Let $(V,q)$ be a non-degenerate quadratic space. Then we know that for any $d$ with $0 \leq 2d \leq \dim V$, the group $O(q)$ of isometries of $(V,q)$ acts transitively on the set of totally isotropic subspaces of $V$ of dimension equal to $d$. (This is a consequence of a theorem of Witt.)
Is the same statement always true (maybe under some additional conditions) for $SO(q)$?
If the dimension of $V$ is even, $2n$, then there are two families of totally isotropic subspaces of dimension $n$ (if the form is split otherwise there may be no such subspace at all). Two such subspaces $W$ and $W'$ belong to the same family precisely when the parity of $\dim W\cap W'$ is the same as that of $n$. The two families are stable under $\mathrm{SO}(q)$ (and permuted by the rest of $\mathrm O(q)$). There certainly is an elementary proof of this fact yet I think that the "real" reason comes from algebraic geometry. The two families are disjoin algebraic subvarieties of the Grassmannian of $n$-spaces in $V$ and $\mathrm{SO}(q)$ is connected and hence must preserve them.

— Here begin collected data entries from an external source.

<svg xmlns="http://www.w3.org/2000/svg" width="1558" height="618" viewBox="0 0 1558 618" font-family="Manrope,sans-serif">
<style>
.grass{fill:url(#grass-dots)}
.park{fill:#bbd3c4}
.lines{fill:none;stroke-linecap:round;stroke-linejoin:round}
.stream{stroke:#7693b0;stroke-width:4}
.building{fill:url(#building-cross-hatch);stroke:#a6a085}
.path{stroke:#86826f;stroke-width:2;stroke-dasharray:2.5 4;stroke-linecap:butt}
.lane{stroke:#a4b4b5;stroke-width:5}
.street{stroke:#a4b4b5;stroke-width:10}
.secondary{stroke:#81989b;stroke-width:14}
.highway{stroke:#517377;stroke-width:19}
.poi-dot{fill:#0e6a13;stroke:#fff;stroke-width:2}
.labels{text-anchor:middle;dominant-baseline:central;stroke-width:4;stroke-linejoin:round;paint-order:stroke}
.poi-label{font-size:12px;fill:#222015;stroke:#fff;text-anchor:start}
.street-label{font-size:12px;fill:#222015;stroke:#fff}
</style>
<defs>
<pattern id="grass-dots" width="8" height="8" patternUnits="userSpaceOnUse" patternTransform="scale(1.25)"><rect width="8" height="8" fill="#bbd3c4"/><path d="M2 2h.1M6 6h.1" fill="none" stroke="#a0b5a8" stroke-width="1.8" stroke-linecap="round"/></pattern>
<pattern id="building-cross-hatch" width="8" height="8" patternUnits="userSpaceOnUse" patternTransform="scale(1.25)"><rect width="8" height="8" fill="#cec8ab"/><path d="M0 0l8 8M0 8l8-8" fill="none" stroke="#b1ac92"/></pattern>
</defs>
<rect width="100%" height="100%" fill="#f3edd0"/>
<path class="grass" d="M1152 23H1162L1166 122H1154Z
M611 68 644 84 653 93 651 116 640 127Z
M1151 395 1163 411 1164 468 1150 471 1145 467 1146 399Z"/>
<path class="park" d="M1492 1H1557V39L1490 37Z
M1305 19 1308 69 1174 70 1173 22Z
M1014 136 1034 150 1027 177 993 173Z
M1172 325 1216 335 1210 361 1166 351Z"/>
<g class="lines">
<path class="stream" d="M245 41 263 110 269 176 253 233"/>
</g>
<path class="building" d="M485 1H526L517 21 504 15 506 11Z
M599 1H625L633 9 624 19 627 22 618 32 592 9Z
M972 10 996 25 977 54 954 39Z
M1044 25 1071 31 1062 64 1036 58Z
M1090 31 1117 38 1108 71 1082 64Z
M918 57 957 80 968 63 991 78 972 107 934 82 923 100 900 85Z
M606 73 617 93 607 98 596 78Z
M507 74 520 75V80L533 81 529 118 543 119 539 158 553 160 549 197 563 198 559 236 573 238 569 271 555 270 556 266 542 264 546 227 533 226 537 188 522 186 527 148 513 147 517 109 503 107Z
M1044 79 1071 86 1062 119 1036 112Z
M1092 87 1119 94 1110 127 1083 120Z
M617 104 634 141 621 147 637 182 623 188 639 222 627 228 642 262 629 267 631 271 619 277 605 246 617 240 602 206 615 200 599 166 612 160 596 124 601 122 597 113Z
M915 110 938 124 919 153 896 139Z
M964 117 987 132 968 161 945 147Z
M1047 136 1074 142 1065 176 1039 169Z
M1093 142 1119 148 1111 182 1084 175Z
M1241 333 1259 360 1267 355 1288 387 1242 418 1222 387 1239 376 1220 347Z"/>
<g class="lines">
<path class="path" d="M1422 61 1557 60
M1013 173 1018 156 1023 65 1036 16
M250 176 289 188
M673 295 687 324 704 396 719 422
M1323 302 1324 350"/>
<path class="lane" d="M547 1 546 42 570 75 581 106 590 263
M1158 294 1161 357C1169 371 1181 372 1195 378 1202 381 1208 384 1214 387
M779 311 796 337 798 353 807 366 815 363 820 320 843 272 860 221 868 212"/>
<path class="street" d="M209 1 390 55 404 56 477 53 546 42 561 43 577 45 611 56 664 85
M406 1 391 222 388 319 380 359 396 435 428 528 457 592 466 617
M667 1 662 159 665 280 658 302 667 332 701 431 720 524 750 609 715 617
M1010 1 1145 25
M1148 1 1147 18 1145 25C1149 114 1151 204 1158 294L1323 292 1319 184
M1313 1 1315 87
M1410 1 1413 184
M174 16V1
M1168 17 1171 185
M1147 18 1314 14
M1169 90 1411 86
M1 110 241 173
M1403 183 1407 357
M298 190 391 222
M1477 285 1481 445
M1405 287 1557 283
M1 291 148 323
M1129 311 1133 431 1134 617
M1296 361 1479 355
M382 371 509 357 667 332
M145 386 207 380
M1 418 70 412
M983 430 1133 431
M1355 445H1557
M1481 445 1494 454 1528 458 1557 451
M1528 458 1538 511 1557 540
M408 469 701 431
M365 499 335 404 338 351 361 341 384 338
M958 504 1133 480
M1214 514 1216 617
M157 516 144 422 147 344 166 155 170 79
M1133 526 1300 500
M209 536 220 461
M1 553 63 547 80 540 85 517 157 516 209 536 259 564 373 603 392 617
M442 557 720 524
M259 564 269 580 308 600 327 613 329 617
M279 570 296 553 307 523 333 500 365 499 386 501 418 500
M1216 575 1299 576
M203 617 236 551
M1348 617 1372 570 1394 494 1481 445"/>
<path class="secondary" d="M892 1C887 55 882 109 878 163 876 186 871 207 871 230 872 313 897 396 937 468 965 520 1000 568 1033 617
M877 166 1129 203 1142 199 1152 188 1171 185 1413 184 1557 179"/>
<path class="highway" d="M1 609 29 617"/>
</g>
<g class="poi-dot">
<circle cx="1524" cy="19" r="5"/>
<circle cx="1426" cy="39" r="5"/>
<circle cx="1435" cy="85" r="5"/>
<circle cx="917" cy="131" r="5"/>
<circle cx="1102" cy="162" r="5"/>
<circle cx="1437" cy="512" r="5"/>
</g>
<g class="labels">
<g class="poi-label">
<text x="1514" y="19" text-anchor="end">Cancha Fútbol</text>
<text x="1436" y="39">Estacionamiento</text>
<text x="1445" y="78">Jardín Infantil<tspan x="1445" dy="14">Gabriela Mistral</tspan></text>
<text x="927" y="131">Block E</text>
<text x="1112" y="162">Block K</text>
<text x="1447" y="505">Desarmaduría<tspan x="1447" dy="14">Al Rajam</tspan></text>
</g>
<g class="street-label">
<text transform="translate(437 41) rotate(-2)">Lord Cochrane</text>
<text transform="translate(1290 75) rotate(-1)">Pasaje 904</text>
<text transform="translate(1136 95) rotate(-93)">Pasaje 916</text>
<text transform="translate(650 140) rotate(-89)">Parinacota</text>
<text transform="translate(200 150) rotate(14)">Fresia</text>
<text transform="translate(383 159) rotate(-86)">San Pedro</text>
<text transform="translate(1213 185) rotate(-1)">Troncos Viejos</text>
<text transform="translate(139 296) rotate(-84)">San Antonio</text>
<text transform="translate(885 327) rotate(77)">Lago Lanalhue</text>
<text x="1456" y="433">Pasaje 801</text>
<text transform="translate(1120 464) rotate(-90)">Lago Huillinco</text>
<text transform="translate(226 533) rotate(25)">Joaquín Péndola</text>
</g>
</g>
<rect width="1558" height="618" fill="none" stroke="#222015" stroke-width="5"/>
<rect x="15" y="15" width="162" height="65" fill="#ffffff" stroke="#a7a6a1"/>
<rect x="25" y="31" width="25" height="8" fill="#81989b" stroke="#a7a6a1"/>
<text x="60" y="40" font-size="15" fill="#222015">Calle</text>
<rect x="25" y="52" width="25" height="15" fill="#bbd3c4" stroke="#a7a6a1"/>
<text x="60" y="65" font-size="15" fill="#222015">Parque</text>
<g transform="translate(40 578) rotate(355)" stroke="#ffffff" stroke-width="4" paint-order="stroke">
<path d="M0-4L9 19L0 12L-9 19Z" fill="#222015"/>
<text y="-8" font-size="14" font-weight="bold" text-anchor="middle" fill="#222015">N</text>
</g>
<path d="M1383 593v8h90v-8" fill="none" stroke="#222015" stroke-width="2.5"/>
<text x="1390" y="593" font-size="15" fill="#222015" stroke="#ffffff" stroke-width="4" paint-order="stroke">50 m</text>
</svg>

In any case when $n=1$ everything is very elementary; we can choose an isotropic basis $e_1,e_2$ with $e_1\cdot e_2=1$ and then $\mathrm{SO}(q)$ consists of the diagonal matrices of determinant $1$ which hence fixes the two isotropic subspaces (spanned by $e_1$ and $e_2$ respectively) while the orthogonal matrices of determinant $-1$ permute them.
In all other case $\mathrm{SO}(q)$ acts transitively on the totally isotropic spaces of fixed dimension (which is easily proven).